Argument Required Description
--data-pool-name Yes Ray actor name of the DataPool to connect to
--vllm-addresses Yes Comma-separated list of vLLM server addresses (load-balanced round-robin)
--tokenizer-path Yes Path to the HuggingFace tokenizer
--prompt-length Yes Maximum prompt token length (for padding)
--response-length Yes Maximum response token length (for padding)

Endpoints

POST /generate (white-box mode)

Called by AgentFlowBase.gateway_generate(). Forwards the generation request to a vLLM server, tokenizes the response, and returns token IDs.

# Request
{
    "trajectory_uid": "string",
    "prompt_uid": "string",
    "messages": [...],         # OpenAI chat messages
    "max_tokens": 1024,
    "temperature": 1.0
}

# Response
{
    "response_text": "string",
    "response_ids": [101, 202, ...],   # token IDs
    "prompt_ids": [50, 60, ...]        # full context token IDs
}

POST /submit_steps (white-box mode)

Called by AgentFlowBase.gateway_submit_steps(). Submits one or more Step objects to the DataPool.

# Request
{
    "steps": [
        {
            "trajectory_uid": "string",
            "prompt_uid": "string",
            "prompt_ids": [...],
            "response_ids": [...],
            "reward": 0.0,
            "step_index": 0,
            "policy_version": 42,
            "is_last": false,
            "metadata": {}
        }
    ]
}

POST /compute_reward

Computes a reward score for a completed trajectory step.

# Request
{
    "trajectory_uid": "string",
    "messages": [...],
    "dataset_fields": {}    # task-specific fields (ground truth, etc.)
}

# Response
{
    "reward": 0.85
}

POST /{trajectory_uid}/{prompt_uid}/v1/chat/completions (reserved)

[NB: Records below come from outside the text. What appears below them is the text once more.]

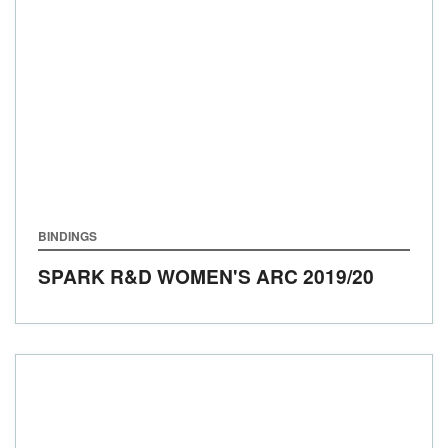
BINDINGS
SPARK R&D WOMEN'S ARC
2019/20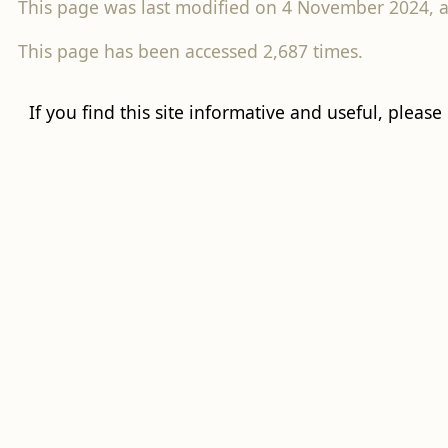
This page was last modified on 4 November 2024, a
This page has been accessed 2,687 times.
If you find this site informative and useful, please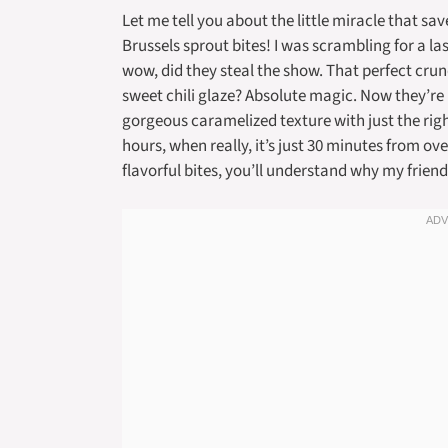
Let me tell you about the little miracle that sav
Brussels sprout bites! I was scrambling for a l
wow, did they steal the show. That perfect crun
sweet chili glaze? Absolute magic. Now they’re
gorgeous caramelized texture with just the righ
hours, when really, it’s just 30 minutes from ove
flavorful bites, you’ll understand why my frie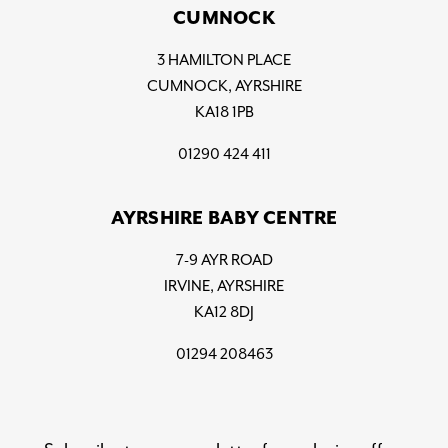
CUMNOCK
3 HAMILTON PLACE
CUMNOCK, AYRSHIRE
KA18 1PB
01290 424 411
AYRSHIRE BABY CENTRE
7-9 AYR ROAD
IRVINE, AYRSHIRE
KA12 8DJ
01294 208463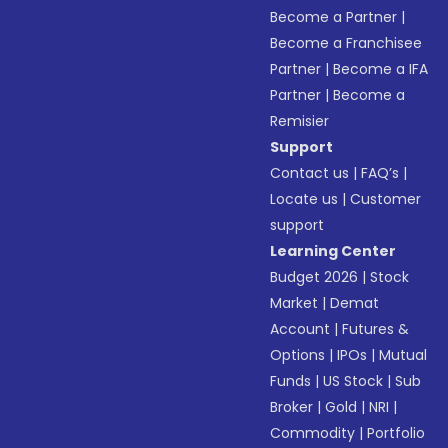
Become a Partner
|
Become a Franchisee
Partner
|
Become a IFA
Partner
|
Become a
Remisier
Support
Contact us
|
FAQ’s
|
Locate us
|
Customer
support
Learning Center
Budget 2026
|
Stock
Market
|
Demat
Account
|
Futures &
Options
|
IPOs
|
Mutual
Funds
|
US Stock
|
Sub
Broker
|
Gold
|
NRI
|
Commodity
|
Portfolio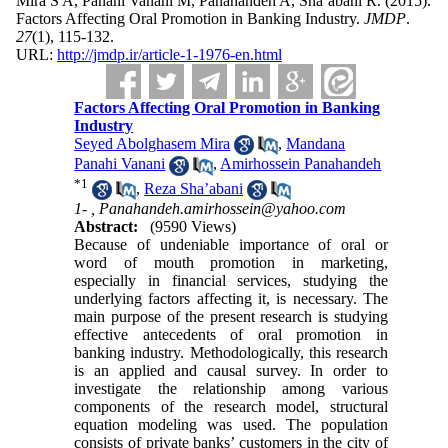
Mira S A, Panahi Vanani M, Panahandeh A, Sha’abani R.
(2015).
Factors Affecting Oral Promotion in Banking Industry.
JMDP
.
27
(1)
, 115-132.
URL:
http://jmdp.ir/article-1-1976-en.html
Factors Affecting Oral Promotion in Banking
Industry
Seyed Abolghasem Mira
,
Mandana
Panahi Vanani
,
Amirhossein Panahandeh
*
1
,
Reza Sha’abani
1- ,
Panahandeh.amirhossein@yahoo.com
Abstract:
(9590 Views)
Because of undeniable importance of oral or
word of mouth promotion in marketing,
especially in financial services, studying the
underlying factors affecting it, is necessary. The
main purpose of the present research is studying
effective antecedents of oral promotion in
banking industry. Methodologically, this research
is an applied and causal survey. In order to
investigate the relationship among various
components of the research model, structural
equation modeling was used. The population
consists of private banks’ customers in the city of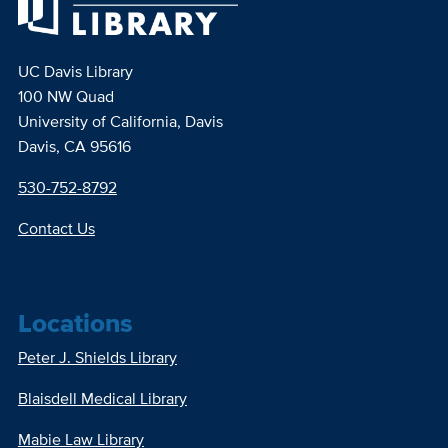
UC Davis Library
100 NW Quad
University of California, Davis
Davis, CA 95616
530-752-8792
Contact Us
Locations
Peter J. Shields Library
Blaisdell Medical Library
Mabie Law Library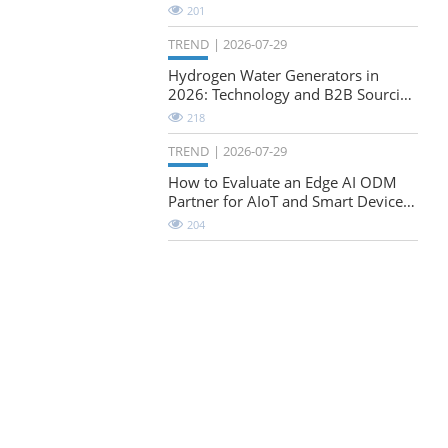
Natural-Stretch Fabric Evaluation
201
TREND
2026-07-29
Hydrogen Water Generators in
2026: Technology and B2B Sourcing
Considerations
218
TREND
2026-07-29
How to Evaluate an Edge AI ODM
Partner for AIoT and Smart Device
Projects
204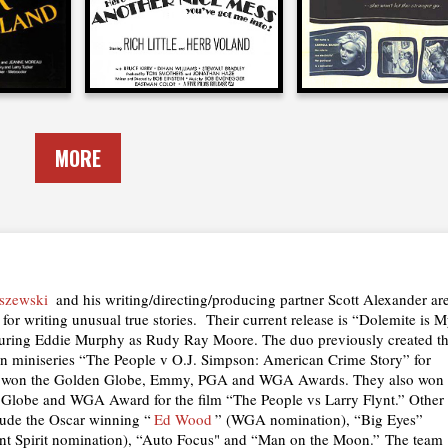
MORE
szewski
and his writing/directing/producing partner Scott Alexander ar
for writing unusual true stories. Their current release is “Dolemite is 
uring Eddie Murphy as Rudy Ray Moore. The duo previously created t
ion miniseries “The People v O.J. Simpson: American Crime Story” for
 won the Golden Globe, Emmy, PGA and WGA Awards. They also won
 Globe and WGA Award for the film “The People vs Larry Flynt.” Other
lude the Oscar winning “
Ed Wood
” (WGA nomination), “Big Eyes”
nt Spirit nomination), “Auto Focus" and “Man on the Moon.” The team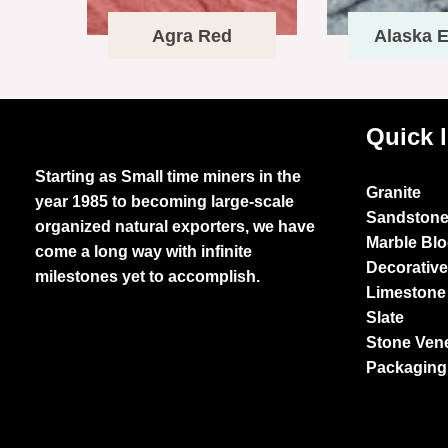
Agra Red
Alaska E
Quick 
Starting as Small time miners in the
Granite
year 1985 to becoming large-scale
Sandston
organized natural exporters, we have
Marble Bl
come a long way with infinite
Decorativ
milestones yet to accomplish.
Limestone
Slate
Stone Ven
Packaging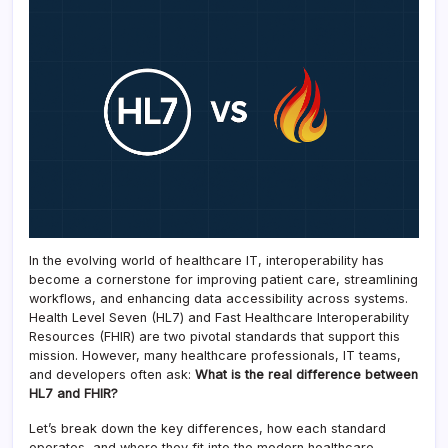
In the evolving world of healthcare IT, interoperability has
become a cornerstone for improving patient care, streamlining
workflows, and enhancing data accessibility across systems.
Health Level Seven (HL7) and Fast Healthcare Interoperability
Resources (FHIR) are two pivotal standards that support this
mission. However, many healthcare professionals, IT teams,
and developers often ask:
What is the real difference between
HL7 and FHIR?
Let’s break down the key differences, how each standard
operates, and where they fit into the modern healthcare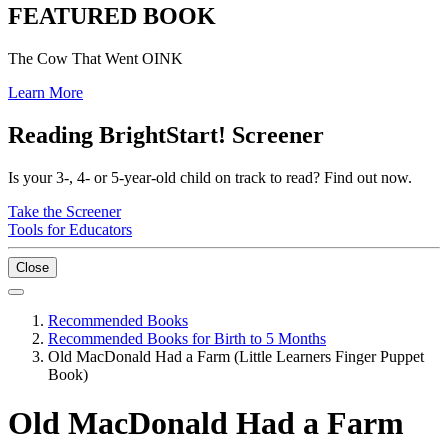
FEATURED BOOK
The Cow That Went OINK
Learn More
Reading BrightStart! Screener
Is your 3-, 4- or 5-year-old child on track to read? Find out now.
Take the Screener
Tools for Educators
Close
Recommended Books
Recommended Books for Birth to 5 Months
Old MacDonald Had a Farm (Little Learners Finger Puppet
Book)
Old MacDonald Had a Farm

OpenAI-compatible endpoint for black-box agents. The trajectory_uid and prompt_uid are encoded in the URL path, allowing the Gateway to associate incoming requests with the correct trajectory without any client-side changes beyond base_url.

Status

This endpoint is designed and stubbed. Full black-box online integration is under active development.

POST /complete_trajectory/{trajectory_uid} (reserved)

Called by black-box agents to mark the end of a trajectory and optionally provide a final reward.

Load Balancing

When multiple --vllm-addresses are provided, the Gateway distributes requests across them using round-robin:

# Internal: cycle through vLLM addresses
self.vllm_address_cycle = itertools.cycle(vllm_addresses)
vllm_url = next(self.vllm_address_cycle)

This provides basic load balancing without requiring an external proxy.